[Passage to read]
---------------

The humble Houston, who has been playing since he was 11 and started his professional career shortly after leaving Armstrong High School, still performs with his band The Legends.
He doesn't play in Richmond too often, except for the bigger festivals -- "I feel kind of been there, did that," he said -- but does include plenty of Motown songs in his set when playing weddings and country clubs, mostly in the Washington and Williamsburg areas.
Even though the Motown label has undergone common industry moves such as hand-changing and artist-shuffling since Gordy sold his ownership stake in the mid-'80s to MCA, the record and TV distribution company, the label does still exist.
In the'90s, Motown was folded into the Universal Music Group, and the imprint supplied hits from the Temptations-like Boyz II Men, as well as soul singers Brian McKnight and Erykah Badu. Then, in 2005, Motown merged with Universal Records to form the Universal Motown Record Group, whose Motown arm carries, among others, Badu, India.Arie and, somewhat amusingly, new recruit Lindsay Lohan.

---------------

[Task requirements]
Continue the passage about Houston and the Motown label, starting right after its last sentence.

---------------

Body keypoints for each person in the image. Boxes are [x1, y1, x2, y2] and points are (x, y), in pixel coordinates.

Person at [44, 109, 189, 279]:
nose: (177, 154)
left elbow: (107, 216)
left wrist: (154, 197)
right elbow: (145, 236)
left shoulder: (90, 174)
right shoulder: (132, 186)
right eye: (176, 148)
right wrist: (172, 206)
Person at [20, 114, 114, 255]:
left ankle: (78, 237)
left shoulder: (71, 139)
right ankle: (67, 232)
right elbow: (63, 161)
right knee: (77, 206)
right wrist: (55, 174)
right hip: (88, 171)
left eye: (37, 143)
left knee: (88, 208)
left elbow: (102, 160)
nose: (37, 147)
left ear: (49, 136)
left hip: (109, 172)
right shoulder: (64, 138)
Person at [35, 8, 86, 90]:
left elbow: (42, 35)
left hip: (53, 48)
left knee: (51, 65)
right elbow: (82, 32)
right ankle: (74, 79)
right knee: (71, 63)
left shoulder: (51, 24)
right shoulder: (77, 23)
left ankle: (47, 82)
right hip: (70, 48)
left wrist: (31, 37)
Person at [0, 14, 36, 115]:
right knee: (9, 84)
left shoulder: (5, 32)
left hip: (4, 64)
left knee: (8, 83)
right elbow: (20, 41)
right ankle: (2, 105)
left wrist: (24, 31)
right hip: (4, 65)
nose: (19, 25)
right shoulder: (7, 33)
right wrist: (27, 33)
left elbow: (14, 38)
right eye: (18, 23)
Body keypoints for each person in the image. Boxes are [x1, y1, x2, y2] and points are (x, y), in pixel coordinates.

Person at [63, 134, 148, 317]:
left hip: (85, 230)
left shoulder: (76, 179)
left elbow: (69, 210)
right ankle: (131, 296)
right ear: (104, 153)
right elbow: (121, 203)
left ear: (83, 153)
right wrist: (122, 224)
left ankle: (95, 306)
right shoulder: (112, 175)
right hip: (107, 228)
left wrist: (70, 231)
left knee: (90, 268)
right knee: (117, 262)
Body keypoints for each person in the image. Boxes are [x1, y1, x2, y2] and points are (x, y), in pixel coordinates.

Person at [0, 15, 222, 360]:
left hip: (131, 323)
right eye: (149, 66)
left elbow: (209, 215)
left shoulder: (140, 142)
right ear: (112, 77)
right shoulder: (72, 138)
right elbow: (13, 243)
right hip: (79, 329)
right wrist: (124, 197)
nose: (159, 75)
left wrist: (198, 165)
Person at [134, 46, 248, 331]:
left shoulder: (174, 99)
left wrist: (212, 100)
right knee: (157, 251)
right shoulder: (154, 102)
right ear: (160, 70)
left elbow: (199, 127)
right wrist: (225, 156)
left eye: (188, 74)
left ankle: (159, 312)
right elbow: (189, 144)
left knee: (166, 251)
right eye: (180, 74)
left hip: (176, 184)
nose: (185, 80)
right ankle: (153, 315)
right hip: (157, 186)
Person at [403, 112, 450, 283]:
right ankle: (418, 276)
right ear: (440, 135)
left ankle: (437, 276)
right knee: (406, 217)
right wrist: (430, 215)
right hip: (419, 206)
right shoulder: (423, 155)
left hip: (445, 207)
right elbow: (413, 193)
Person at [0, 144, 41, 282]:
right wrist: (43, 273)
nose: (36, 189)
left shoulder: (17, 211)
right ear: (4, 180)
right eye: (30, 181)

---------------

[Exercise output]
Of the "classic" Motown performers, only Stevie Wonder remains on the lineup.
But even a non-Motown artist can perpetuate the Motown sound.
Houston says he hears it now in the blue-eyed soul stylings of Robin Thicke, and music listeners don't have to strain much to hear the era's influence from the arrangements of Earth, Wind & Fire to the production and songs on Amy Winehouse's "Back to Black" album.
"Motown is a romantic style and a feel and that's one reason why a lot of people latched onto it," Houston said. "Sometimes you can't put your finger on it, but you like it and you may not even know why you like it. That's what Motown had."